An Online Probabilistic Distributed Tracing System
M. Toslali, S. Qasim, S. Parthasarathy, F. A. Oliveira, H. Huang, G. Stringhini, Z. Liu, A. K. Coskun
TL;DR
This work tackles the cost-utility tension in distributed tracing by introducing Astraea, an online probabilistic tracing system that uses Bayesian online learning and bandit-based sampling to identify and monitor only the spans most informative for diagnosing performance variations. By maintaining low-dimensional Beta beliefs per span and applying a percentile-based threshold with approximate Bayesian sampling, Astraea adaptively shifts instrumentation toward vital spans, achieving high diagnostic accuracy while dramatically reducing trace overhead. Empirical evaluation across three cloud applications and production traces shows Astraea localizes faults with about 92% top-5 accuracy using only ~25% of spans, and operates with sub-100 ms inference, indicating strong scalability and practicality for large production systems.
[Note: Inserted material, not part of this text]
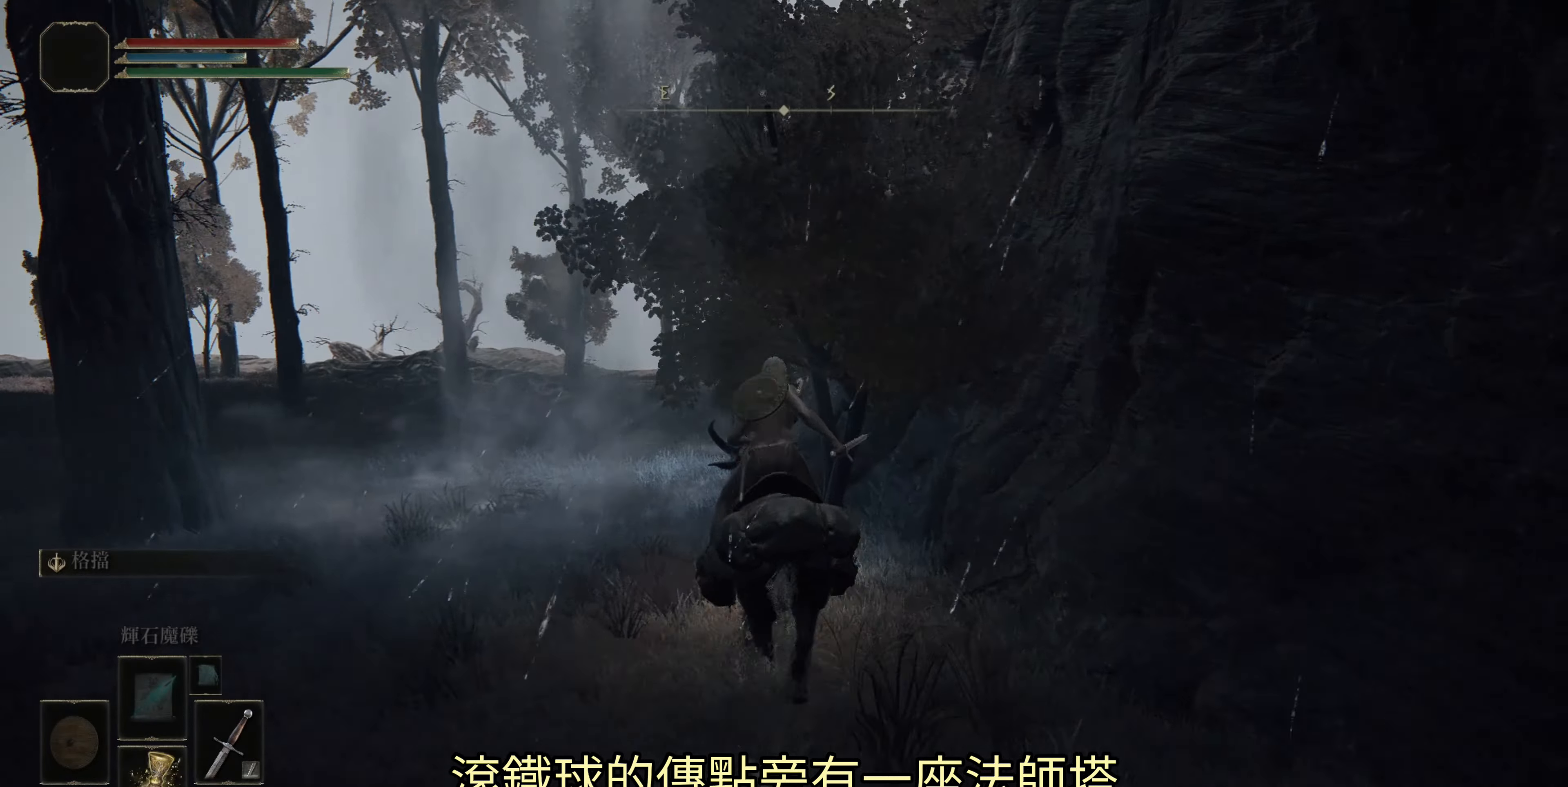
{"buttons": [], "left_stick": "up", "right_stick": "left", "events": [[67, "right_stick", "left"], [183, "right_stick", "center"], [333, "left_stick", "up"], [333, "right_stick", "left"], [400, "right_stick", "center"], [500, "right_stick", "left"]]}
The work demonstrates a concrete, online approach to automate instrumentation control, reducing overhead without sacrificing diagnostic power and offering actionable outputs like span utilities, rankings, and correlation tags to aid developers.
Abstract
Distributed tracing has become a fundamental tool for diagnosing performance issues in the cloud by recording causally ordered, end-to-end workflows of request executions. However, tracing in production workloads can introduce significant overheads due to the extensive instrumentation needed for identifying performance variations. This paper addresses the trade-off between the cost of tracing and the utility of the "spans" within that trace through Astraea, an online probabilistic distributed tracing system. Astraea is based on our technique that combines online Bayesian learning and multi-armed bandit frameworks. This formulation enables Astraea to effectively steer tracing towards the useful instrumentation needed for accurate performance diagnosis. Astraea localizes performance variations using only 10-28% of available instrumentation, markedly reducing tracing overhead, storage, compute costs, and trace analysis time.